I basically see this in the output screen every time I am trying to set two non-boolean types equal to each other using a binary operator.

What I do not understand is, if the compiler goes on and compiles it but displays [I@60e53b93 (which seems to me to be an address), is it because it is using arr as an object or is it because it is actually working and the loop is running infinitely?

So what I was trying to do was just experiment with arrays and see what I could do with them because it's been a while since I worked with Java.

So what I basically did was:

    int [] arr = {1,2,3,4,5,6};
    int[]arar={1,2,3,4,5,6};
    while (arar==arr){
        arr[0]=2;
    }

    System.out.println(arr);

and so I was basically expecting a red flag but then the code ran and displayed [I@60e53b93 which I did not understand why?

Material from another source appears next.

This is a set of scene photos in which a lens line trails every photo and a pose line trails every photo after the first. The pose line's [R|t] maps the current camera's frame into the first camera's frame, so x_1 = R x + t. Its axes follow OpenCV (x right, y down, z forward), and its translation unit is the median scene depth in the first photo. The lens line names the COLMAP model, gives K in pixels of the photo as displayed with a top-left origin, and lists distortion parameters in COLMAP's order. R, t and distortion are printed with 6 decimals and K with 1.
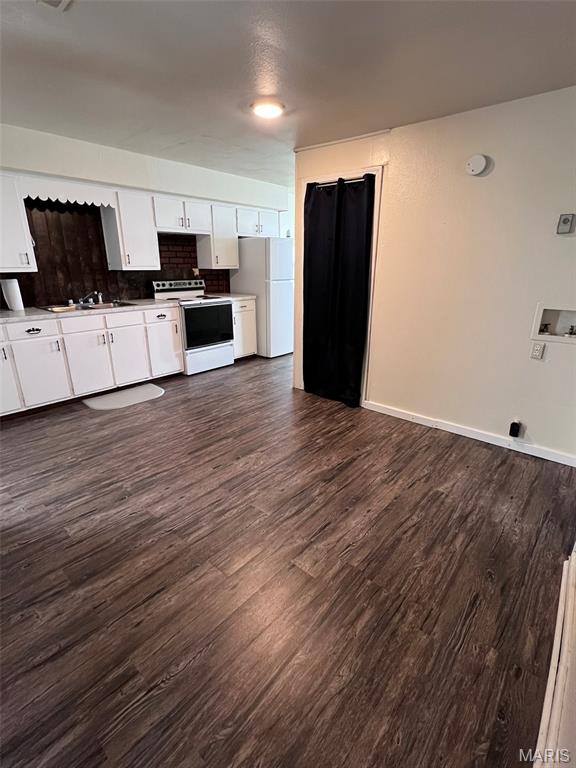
lens RADIAL K [[369.2, 0, 288.6], [0, 369.2, 383.4], [0, 0, 1]] dist [0.000363, 0.000273]
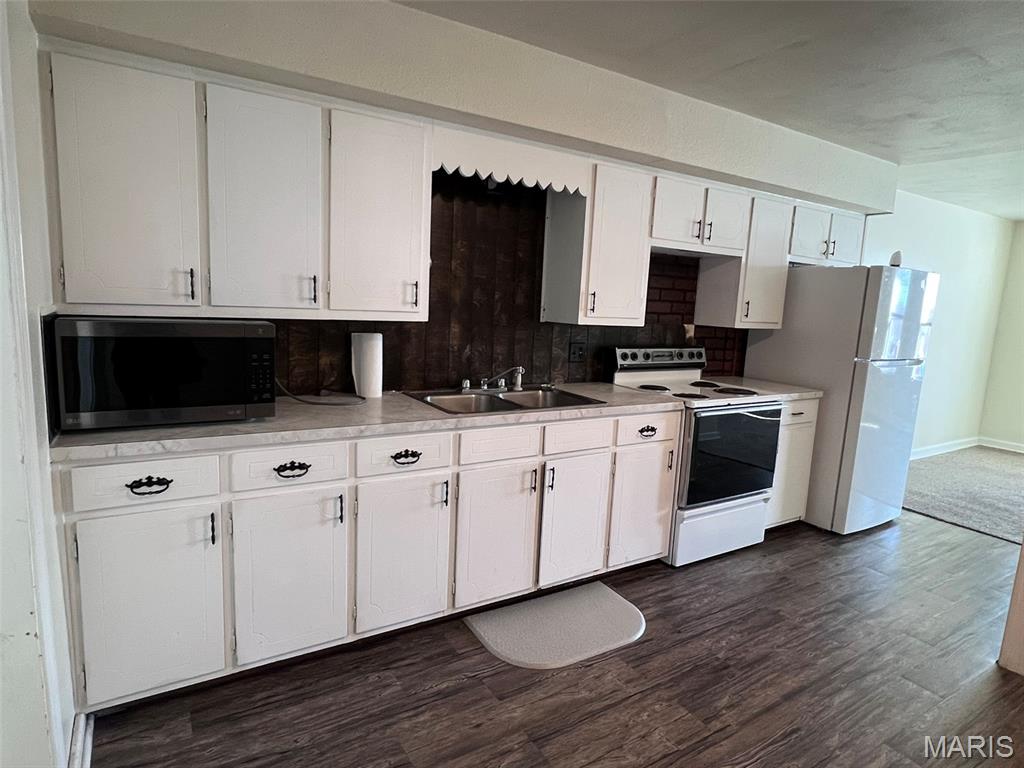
lens RADIAL K [[582.0, 0, 510.6], [0, 582.0, 384.8], [0, 0, 1]] dist [0.007253, 0.001185]
pose [[0.956328, 0.085671, -0.279460, -0.297102], [-0.133757, 0.978371, -0.157797, -0.100268], [0.259897, 0.188285, 0.947102, 0.285756]]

Can somebody explain this to me and if possible how I can display the array arr even if it is in a continuous loop?

Answer 1

Because arr is just a reference to an array. It's not the content of the array. The reference holds the memory location where the actual content of the array is. Calling toString() on an Object will by default output its memory location. (toString() will implicitly be called by System.out.println)

Every object in Java has a toString() method. Though you can call System.out.println basically on everything. Some objects have a custom toString implementation and print something useful, and others (like arrays) just print their memory location.

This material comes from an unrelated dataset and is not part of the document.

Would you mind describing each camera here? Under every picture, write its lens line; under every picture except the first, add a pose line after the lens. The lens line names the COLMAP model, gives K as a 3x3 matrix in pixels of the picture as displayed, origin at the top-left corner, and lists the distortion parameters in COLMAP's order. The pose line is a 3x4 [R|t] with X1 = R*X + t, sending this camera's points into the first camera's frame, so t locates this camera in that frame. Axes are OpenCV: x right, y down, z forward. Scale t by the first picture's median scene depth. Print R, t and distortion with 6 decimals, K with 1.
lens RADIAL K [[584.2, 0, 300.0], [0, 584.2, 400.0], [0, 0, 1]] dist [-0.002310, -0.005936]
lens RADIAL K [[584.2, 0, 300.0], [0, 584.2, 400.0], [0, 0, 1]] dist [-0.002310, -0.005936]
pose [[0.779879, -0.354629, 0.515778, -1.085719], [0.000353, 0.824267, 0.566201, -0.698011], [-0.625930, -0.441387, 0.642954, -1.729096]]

If you want to display the array contents, you have to loop over the array:

for(int elem : arr) {
  System.out.println(elem);
}

Answer 2

Two things are going on here:

• arr will never equal arar because == uses reference equality; since arr and arar can be modified independently, they aren't the same object.
• System.out.println(anyArray) will always display output like yours, because arrays don't have a useful toString function.

You can solve both problems by using static methods from Arrays:

while (Arrays.equals(arr, arar)) {
  ...
}
System.out.println(Arrays.toString(arr));